I think what you want is this:

double i0[2];
double i1[2];

__m128d x1 = _mm_load_pd(i0);
__m128d x2 = _mm_load_pd(i1);
__m128d sum = _mm_add_pd(x1, x2);
// do whatever you want to with "sum" now

When you do a _mm_load_pd, it puts the first double into the lower 64 bits of the register and the second into the upper 64 bits. So, after the loads above, x1 holds the two double values i0[0] and i0[1] (and similar for x2). The call to _mm_add_pd vertically adds the corresponding elements in x1 and x2, so after the addition, sum holds i0[0] + i1[0] in its lower 64 bits and i0[1] + i1[1] in its upper 64 bits.

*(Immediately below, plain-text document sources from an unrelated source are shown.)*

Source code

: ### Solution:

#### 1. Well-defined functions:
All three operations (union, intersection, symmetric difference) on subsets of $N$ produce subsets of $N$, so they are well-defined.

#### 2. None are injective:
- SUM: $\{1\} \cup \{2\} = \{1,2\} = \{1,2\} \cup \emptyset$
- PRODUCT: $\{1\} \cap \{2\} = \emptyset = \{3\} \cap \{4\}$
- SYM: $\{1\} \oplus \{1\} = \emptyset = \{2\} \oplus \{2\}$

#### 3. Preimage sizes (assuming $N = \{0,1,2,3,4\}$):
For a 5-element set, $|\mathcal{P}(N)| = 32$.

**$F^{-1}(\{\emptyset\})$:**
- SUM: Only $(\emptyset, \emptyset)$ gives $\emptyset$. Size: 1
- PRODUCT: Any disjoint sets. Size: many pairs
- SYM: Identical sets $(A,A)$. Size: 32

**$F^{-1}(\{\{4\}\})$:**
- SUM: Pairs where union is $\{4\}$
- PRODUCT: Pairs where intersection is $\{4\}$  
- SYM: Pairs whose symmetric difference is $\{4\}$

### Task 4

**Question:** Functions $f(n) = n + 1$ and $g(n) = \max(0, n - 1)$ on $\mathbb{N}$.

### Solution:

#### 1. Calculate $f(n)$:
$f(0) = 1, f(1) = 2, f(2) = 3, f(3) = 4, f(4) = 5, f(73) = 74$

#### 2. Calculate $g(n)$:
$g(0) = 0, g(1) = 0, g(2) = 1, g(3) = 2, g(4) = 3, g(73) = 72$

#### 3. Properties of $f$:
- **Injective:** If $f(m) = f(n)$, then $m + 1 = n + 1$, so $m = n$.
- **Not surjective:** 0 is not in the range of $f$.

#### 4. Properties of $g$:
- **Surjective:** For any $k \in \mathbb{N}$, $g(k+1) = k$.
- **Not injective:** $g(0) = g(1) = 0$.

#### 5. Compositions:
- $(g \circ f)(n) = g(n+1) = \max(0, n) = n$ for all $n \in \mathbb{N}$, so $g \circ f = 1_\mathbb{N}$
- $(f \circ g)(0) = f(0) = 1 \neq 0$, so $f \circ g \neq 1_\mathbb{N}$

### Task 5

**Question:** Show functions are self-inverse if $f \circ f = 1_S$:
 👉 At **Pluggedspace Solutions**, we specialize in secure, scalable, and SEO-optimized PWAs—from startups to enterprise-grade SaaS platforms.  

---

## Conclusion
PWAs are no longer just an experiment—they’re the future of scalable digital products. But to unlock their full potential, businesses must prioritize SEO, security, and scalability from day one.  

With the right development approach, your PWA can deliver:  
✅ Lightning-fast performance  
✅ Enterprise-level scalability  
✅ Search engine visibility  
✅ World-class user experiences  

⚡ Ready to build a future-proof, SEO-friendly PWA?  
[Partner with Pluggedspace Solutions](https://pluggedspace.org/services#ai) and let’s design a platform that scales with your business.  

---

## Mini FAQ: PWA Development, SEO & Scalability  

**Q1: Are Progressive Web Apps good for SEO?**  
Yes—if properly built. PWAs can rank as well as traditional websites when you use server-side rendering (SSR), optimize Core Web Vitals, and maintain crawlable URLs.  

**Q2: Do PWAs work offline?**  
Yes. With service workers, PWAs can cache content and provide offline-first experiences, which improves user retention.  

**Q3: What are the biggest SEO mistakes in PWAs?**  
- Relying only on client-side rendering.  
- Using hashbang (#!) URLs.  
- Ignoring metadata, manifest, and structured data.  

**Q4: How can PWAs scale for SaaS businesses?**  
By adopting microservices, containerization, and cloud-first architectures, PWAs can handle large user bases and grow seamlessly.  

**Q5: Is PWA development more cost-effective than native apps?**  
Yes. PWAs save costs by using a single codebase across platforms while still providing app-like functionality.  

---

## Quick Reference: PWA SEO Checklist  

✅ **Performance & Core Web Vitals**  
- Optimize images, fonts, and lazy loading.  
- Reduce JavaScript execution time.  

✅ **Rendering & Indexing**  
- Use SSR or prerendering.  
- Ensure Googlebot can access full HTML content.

Edit: I should point out that there is no benefit to using _mm_load_pd instead of _mm_load_ps. As the function names indicate, the pd variety explicitly loads two packed doubles and the ps version loads four packed single-precision floats. Since these are purely bit-for-bit memory moves and they both use the SSE floating-point unit, there is no penalty to using _mm_load_ps to load in double data. And, there is a benefit to _mm_load_ps: its instruction encoding is one byte shorter than _mm_load_pd, so it is more efficient from an instruction cache sense (and potentially instruction decoding; I’m not an expert on all of the intricacies of modern x86 processors). The above code using _mm_load_ps would look like:

double i0[2];
double i1[2];

__m128d x1 = (__m128d) _mm_load_ps((float *) i0);
__m128d x2 = (__m128d) _mm_load_ps((float *) i1);
__m128d sum = _mm_add_pd(x1, x2);
// do whatever you want to with "sum" now

There is no function implied by the casts; it simply makes the compiler reinterpret the SSE register’s contents as holding doubles instead of floats so that it can be passed into the double-precision arithmetic function _mm_add_pd.